Now, run the test script with various arguments:

# ./test.sh  "arg with space one" "arg2" arg3
=================================
Quoted DOLLAR-AT
arg with space one
arg2
arg3
=================================
NOT Quoted DOLLAR-AT
arg
with
space
one
arg2
arg3
=================================
Quoted DOLLAR-STAR
arg with space one arg2 arg3
=================================
NOT Quoted DOLLAR-STAR
arg
with
space
one
arg2
arg3
=================================

Solution 5:

A lot answers here recommends $@ or $* with and without quotes, however none seems to explain what these really do and why you should that way.
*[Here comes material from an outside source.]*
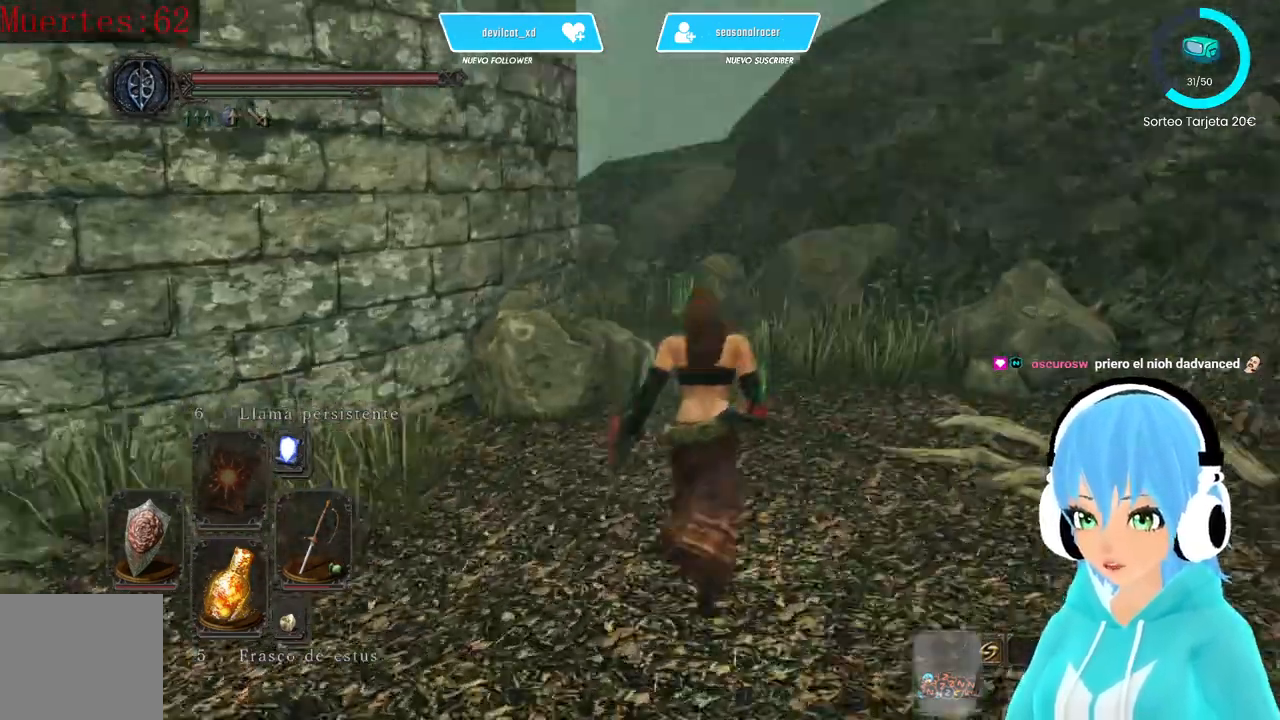
{"buttons": ["B"], "left_stick": "up", "right_stick": "down-left", "events": [[250, "B", "down"]]}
So let me steal this excellent summary from this answer:

+--------+---------------------------+
| Syntax |      Effective result     |
+--------+---------------------------+
|   $*   |     $1 $2 $3 ... ${N}     |
+--------+---------------------------+
|   $@   |     $1 $2 $3 ... ${N}     |
+--------+---------------------------+
|  "$*"  |    "$1c$2c$3c...c${N}"    |
+--------+---------------------------+
|  "$@"  | "$1" "$2" "$3" ... "${N}" |
+--------+---------------------------+

Notice that quotes makes all the difference and without them both have identical behavior.

For my purpose, I needed to pass parameters from one script to another as-is and for that the best option is:

# file: parent.sh
# we have some params passed to parent.sh 
# which we will like to pass on to child.sh as-is

./child.sh $*

Notice no quotes and $@ should work as well in above situation.